Monday, January 26, 2009

Snow Storm Update

So far, this storm has been anything but impressive in Mid-Missouri. This is where I wish I had a meteorology degree, so I could figure out just what is happening. My best guess is that one of two scenarios are occurring: Either the track of the low has taken a more southerly turn, or drier air has advected into our region. Whatever the cause, the effect is the same.

It has been cold and cloudy all day. Some light frz rain/sleet began to fall at 4:30 p.m. and lasted for about 45 minutes, leaving another dusting on the ground. Nothing has happened since...here at least. Looking further south paints a much different picture.



Much of my family is in the Rolla/Steelville area, and they are getting battered with moderate to heavy sleet at this time. My sister in Steelville reported to me that she has an estimated 1/2" of sleet on the ground currently. With the forecast of a couple more hours of sleet and ice, followed by some heavy snow, it's possible that they might end up with quite a mess tomorrow morning. Schools there have already been cancelled. (I'm still holding out hope for me, I need some time to grade some tests)

I am beginning to notice what may end up being a characteristic to remember about this storm. The general NE flow of the precip is setting up the stage for some very steep snowfall amount gradients.

From the St. Louis NWS discussion: THE MOST UNCERTAINTY DEALS WITH HOW FAR NORTH TO TAKE THE MODERATE TO HEAVY ACCUMULATIONS OF SLEET AND SNOW. THIS COULD VERY WELL BE THE SITUATION WHERE THE NORTHERN PART OF THE ST. LOUIS METRO AREA ONLY RECEIVES A COUPLE INCHES OF SNOW...BUT JEFFERSON AND MONROE COUNTIES RECEIVE 6+ INCHES OF SNOW AND SLEET. THIS DEMARCATION LINE COULD END UP BEING A COUPLE OF COUNTIES NORTH OR SOUTH OF CURRENT FORECAST.

This reminds me of a wild snow event that occured in Southwest to East Missouri in March of 2008, where the difference of 20 miles meant the difference of 10" of snow in places. Check out the storm summary:

In East Missouri:



In Southwest Missouri:



Follwing the strip from bottom left to top right (Cassville to Jefferson City) was an area of 4"-8" of snow, while the adjacent areas had <1".

Tonight, some areas in SE Missouri are under the gun to receive up to and exceeding 1" of ice. I certainly hope that doesn't pan out for them, as I know how crippling that could be for many.

6 comments:

OSNW3 said...

I logged on in hopes of a report and I got one! A Great one at that. Looks like STL is getting a good dose right now and Fulton is dry. It's just missing you to the south... how disappointing! Looks like the snow is moving directly up 44 in the Rolla area. I am sure that hwy is a mess tonight.

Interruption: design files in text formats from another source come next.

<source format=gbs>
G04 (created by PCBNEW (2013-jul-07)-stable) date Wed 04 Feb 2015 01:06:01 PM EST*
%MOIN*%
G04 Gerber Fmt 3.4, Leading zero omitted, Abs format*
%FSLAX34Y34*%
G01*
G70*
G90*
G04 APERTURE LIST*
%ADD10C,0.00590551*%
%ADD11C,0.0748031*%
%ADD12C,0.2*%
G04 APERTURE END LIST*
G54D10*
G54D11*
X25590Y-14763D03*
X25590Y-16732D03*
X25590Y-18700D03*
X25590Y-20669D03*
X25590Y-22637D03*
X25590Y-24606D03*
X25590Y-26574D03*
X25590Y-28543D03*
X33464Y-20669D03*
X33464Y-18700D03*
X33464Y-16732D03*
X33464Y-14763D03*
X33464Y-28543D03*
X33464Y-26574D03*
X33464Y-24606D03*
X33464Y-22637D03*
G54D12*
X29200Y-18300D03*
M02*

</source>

I need to dig in my crates of radar loops and find the US loop for March 4, 2008. (this is acting as a reminder for me) We'll compare this one with that one after it's all said and done.

WxWatcher said...

I would like to see that radar loop for sure!

Update as of 3:30 a.m.:
It seems that we didn't get any more snow last night until just about an hour ago, when a small band of moderate snow formed and dumped approx. 1 inch. I think my report may show right at an inch this morning.

OSNW3 said...

At least you have an inch to measure! All we have up here is the rate of sublimation. :)

OSNW3 said...

I found the radar images and looped them from Mar 3-4, 2008 (link below). Interesting system. A bit different looking from the system currently creating havoc. Looking back at my data for those days... we got quite a bit of rain. Colder air finally arrived and graced us with some snow.

My numbers for Mar 3-4:
Max..... 41.2° (Mar 3)
Min..... 10.2° (Mar 4)
Snow.... 2.2"
Precip.. 0.54"
Depth... 10"

US radar loop - Mar 3-4, 2008 (5MB)

OSNW3 said...

Regarding that swath of snow though, you can really see it setting up and snowing heavily for a long period of time. I am glad you referenced this date... it's been a blast analyzing it.

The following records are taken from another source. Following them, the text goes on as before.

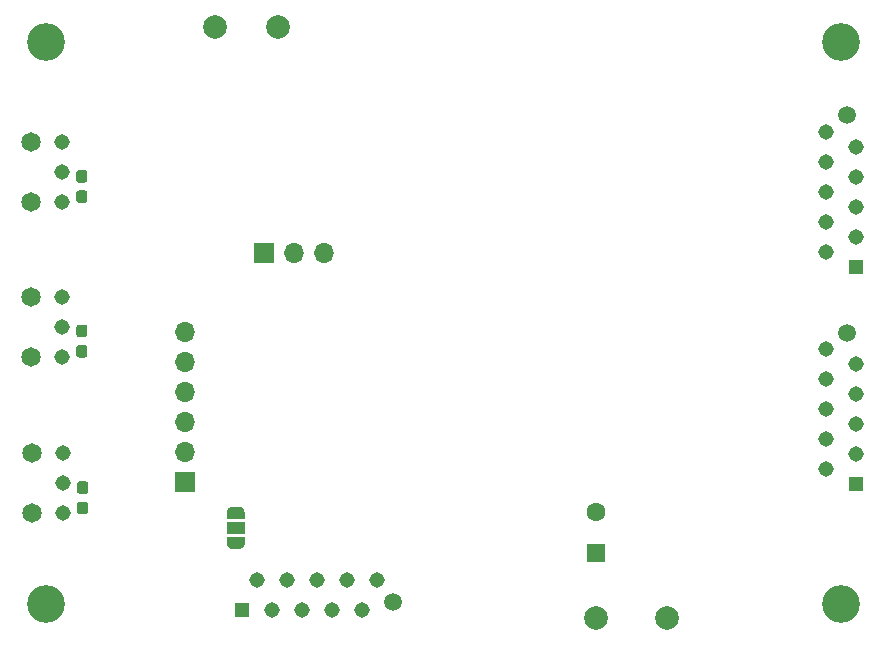
<source format=gbr>
G04 #@! TF.GenerationSoftware,KiCad,Pcbnew,(5.1.10-0-10_14)*
G04 #@! TF.CreationDate,2021-06-26T15:44:58+02:00*
G04 #@! TF.ProjectId,dac,6461632e-6b69-4636-9164-5f7063625858,rev?*
G04 #@! TF.SameCoordinates,Original*
G04 #@! TF.FileFunction,Soldermask,Bot*
G04 #@! TF.FilePolarity,Negative*
%FSLAX46Y46*%
G04 Gerber Fmt 4.6, Leading zero omitted, Abs format (unit mm)*
G04 Created by KiCad (PCBNEW (5.1.10-0-10_14)) date 2021-06-26 15:44:58*
%MOMM*%
%LPD*%
G01*
G04 APERTURE LIST*
%ADD10C,1.308000*%
%ADD11C,1.650000*%
%ADD12C,2.000000*%
%ADD13R,1.308000X1.308000*%
%ADD14C,1.500000*%
%ADD15O,1.700000X1.700000*%
%ADD16R,1.700000X1.700000*%
%ADD17C,0.100000*%
%ADD18R,1.500000X1.000000*%
%ADD19C,1.600000*%
%ADD20R,1.600000X1.600000*%
%ADD21C,3.200000*%
G04 APERTURE END LIST*
D10*
X115088500Y-96393000D03*
X115088500Y-98933000D03*
X115088500Y-101473000D03*
D11*
X112458500Y-101473000D03*
X112458500Y-96393000D03*
D10*
X115025000Y-83185000D03*
X115025000Y-85725000D03*
X115025000Y-88265000D03*
D11*
X112395000Y-88265000D03*
X112395000Y-83185000D03*
D10*
X115025000Y-70104000D03*
X115025000Y-72644000D03*
X115025000Y-75184000D03*
D11*
X112395000Y-75184000D03*
X112395000Y-70104000D03*
G36*
G01*
X116539000Y-100528000D02*
X117014000Y-100528000D01*
G75*
G02*
X117251500Y-100765500I0J-237500D01*
G01*
X117251500Y-101365500D01*
G75*
G02*
X117014000Y-101603000I-237500J0D01*
G01*
X116539000Y-101603000D01*
G75*
G02*
X116301500Y-101365500I0J237500D01*
G01*
X116301500Y-100765500D01*
G75*
G02*
X116539000Y-100528000I237500J0D01*
G01*
G37*
G36*
G01*
X116539000Y-98803000D02*
X117014000Y-98803000D01*
G75*
G02*
X117251500Y-99040500I0J-237500D01*
G01*
X117251500Y-99640500D01*
G75*
G02*
X117014000Y-99878000I-237500J0D01*
G01*
X116539000Y-99878000D01*
G75*
G02*
X116301500Y-99640500I0J237500D01*
G01*
X116301500Y-99040500D01*
G75*
G02*
X116539000Y-98803000I237500J0D01*
G01*
G37*
G36*
G01*
X116475500Y-87256500D02*
X116950500Y-87256500D01*
G75*
G02*
X117188000Y-87494000I0J-237500D01*
G01*
X117188000Y-88094000D01*
G75*
G02*
X116950500Y-88331500I-237500J0D01*
G01*
X116475500Y-88331500D01*
G75*
G02*
X116238000Y-88094000I0J237500D01*
G01*
X116238000Y-87494000D01*
G75*
G02*
X116475500Y-87256500I237500J0D01*
G01*
G37*
G36*
G01*
X116475500Y-85531500D02*
X116950500Y-85531500D01*
G75*
G02*
X117188000Y-85769000I0J-237500D01*
G01*
X117188000Y-86369000D01*
G75*
G02*
X116950500Y-86606500I-237500J0D01*
G01*
X116475500Y-86606500D01*
G75*
G02*
X116238000Y-86369000I0J237500D01*
G01*
X116238000Y-85769000D01*
G75*
G02*
X116475500Y-85531500I237500J0D01*
G01*
G37*
G36*
G01*
X116475500Y-74175500D02*
X116950500Y-74175500D01*
G75*
G02*
X117188000Y-74413000I0J-237500D01*
G01*
X117188000Y-75013000D01*
G75*
G02*
X116950500Y-75250500I-237500J0D01*
G01*
X116475500Y-75250500D01*
G75*
G02*
X116238000Y-75013000I0J237500D01*
G01*
X116238000Y-74413000D01*
G75*
G02*
X116475500Y-74175500I237500J0D01*
G01*
G37*
G36*
G01*
X116475500Y-72450500D02*
X116950500Y-72450500D01*
G75*
G02*
X117188000Y-72688000I0J-237500D01*
G01*
X117188000Y-73288000D01*
G75*
G02*
X116950500Y-73525500I-237500J0D01*
G01*
X116475500Y-73525500D01*
G75*
G02*
X116238000Y-73288000I0J237500D01*
G01*
X116238000Y-72688000D01*
G75*
G02*
X116475500Y-72450500I237500J0D01*
G01*
G37*
D12*
X127952500Y-60325000D03*
X133350000Y-60325000D03*
D13*
X130238500Y-109728000D03*
D10*
X131508500Y-107188000D03*
X132778500Y-109728000D03*
X134048500Y-107188000D03*
X135318500Y-109728000D03*
X136588500Y-107188000D03*
X137858500Y-109728000D03*
X139128500Y-107188000D03*
X140398500Y-109728000D03*
X141668500Y-107188000D03*
D14*
X143068500Y-108988000D03*
D13*
X182245000Y-99060000D03*
D10*
X179705000Y-97790000D03*
X182245000Y-96520000D03*
X179705000Y-95250000D03*
X182245000Y-93980000D03*
X179705000Y-92710000D03*
X182245000Y-91440000D03*
X179705000Y-90170000D03*
X182245000Y-88900000D03*
X179705000Y-87630000D03*
D14*
X181505000Y-86230000D03*
D13*
X182245000Y-80645000D03*
D10*
X179705000Y-79375000D03*
X182245000Y-78105000D03*
X179705000Y-76835000D03*
X182245000Y-75565000D03*
X179705000Y-74295000D03*
X182245000Y-73025000D03*
X179705000Y-71755000D03*
X182245000Y-70485000D03*
X179705000Y-69215000D03*
D14*
X181505000Y-67815000D03*
D15*
X137223500Y-79438500D03*
X134683500Y-79438500D03*
D16*
X132143500Y-79438500D03*
D17*
G36*
X130493200Y-103488400D02*
G01*
X130493200Y-104038400D01*
X130492598Y-104038400D01*
X130492598Y-104062934D01*
X130487788Y-104111765D01*
X130478216Y-104159890D01*
X130463972Y-104206845D01*
X130445195Y-104252178D01*
X130422064Y-104295451D01*
X130394804Y-104336250D01*
X130363676Y-104374179D01*
X130328979Y-104408876D01*
X130291050Y-104440004D01*
X130250251Y-104467264D01*
X130206978Y-104490395D01*
X130161645Y-104509172D01*
X130114690Y-104523416D01*
X130066565Y-104532988D01*
X130017734Y-104537798D01*
X129993200Y-104537798D01*
X129993200Y-104538400D01*
X129493200Y-104538400D01*
X129493200Y-104537798D01*
X129468666Y-104537798D01*
X129419835Y-104532988D01*
X129371710Y-104523416D01*
X129324755Y-104509172D01*
X129279422Y-104490395D01*
X129236149Y-104467264D01*
X129195350Y-104440004D01*
X129157421Y-104408876D01*
X129122724Y-104374179D01*
X129091596Y-104336250D01*
X129064336Y-104295451D01*
X129041205Y-104252178D01*
X129022428Y-104206845D01*
X129008184Y-104159890D01*
X128998612Y-104111765D01*
X128993802Y-104062934D01*
X128993802Y-104038400D01*
X128993200Y-104038400D01*
X128993200Y-103488400D01*
X130493200Y-103488400D01*
G37*
D18*
X129743200Y-102738400D03*
D17*
G36*
X128993802Y-101438400D02*
G01*
X128993802Y-101413866D01*
X128998612Y-101365035D01*
X129008184Y-101316910D01*
X129022428Y-101269955D01*
X129041205Y-101224622D01*
X129064336Y-101181349D01*
X129091596Y-101140550D01*
X129122724Y-101102621D01*
X129157421Y-101067924D01*
X129195350Y-101036796D01*
X129236149Y-101009536D01*
X129279422Y-100986405D01*
X129324755Y-100967628D01*
X129371710Y-100953384D01*
X129419835Y-100943812D01*
X129468666Y-100939002D01*
X129493200Y-100939002D01*
X129493200Y-100938400D01*
X129993200Y-100938400D01*
X129993200Y-100939002D01*
X130017734Y-100939002D01*
X130066565Y-100943812D01*
X130114690Y-100953384D01*
X130161645Y-100967628D01*
X130206978Y-100986405D01*
X130250251Y-101009536D01*
X130291050Y-101036796D01*
X130328979Y-101067924D01*
X130363676Y-101102621D01*
X130394804Y-101140550D01*
X130422064Y-101181349D01*
X130445195Y-101224622D01*
X130463972Y-101269955D01*
X130478216Y-101316910D01*
X130487788Y-101365035D01*
X130492598Y-101413866D01*
X130492598Y-101438400D01*
X130493200Y-101438400D01*
X130493200Y-101988400D01*
X128993200Y-101988400D01*
X128993200Y-101438400D01*
X128993802Y-101438400D01*
G37*
D12*
X166243000Y-110363000D03*
X160210500Y-110363000D03*
D19*
X160210500Y-101402000D03*
D20*
X160210500Y-104902000D03*
D15*
X125476000Y-86156800D03*
X125476000Y-88696800D03*
X125476000Y-91236800D03*
X125476000Y-93776800D03*
X125476000Y-96316800D03*
D16*
X125476000Y-98856800D03*
D21*
X113665000Y-109220000D03*
X180975000Y-109220000D03*
X180975000Y-61595000D03*
X113665000Y-61595000D03*
M02*

</source>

Daily Weather Map - Mar 4, 2008

WxWatcher said...

I did a quick check of this station's March 3, 2008 Report.

Looks like we had quite a bit more moisture with that system (makes sense with the higher amounts and time of year). We reached 70° the day before.

Thanks for posting the radar loop and daily weather data! I wasn't aware of the "Daily Weather Map" page on NOAA's website. That's a great resource for my classroom.

On the radar loop, it sure is easy to see the band of snow develop and "sit" right on top of the area from southwest to central MO! Just another reason why forecasting snow amounts can be so tricky. I've got tons of respect for the people in that position.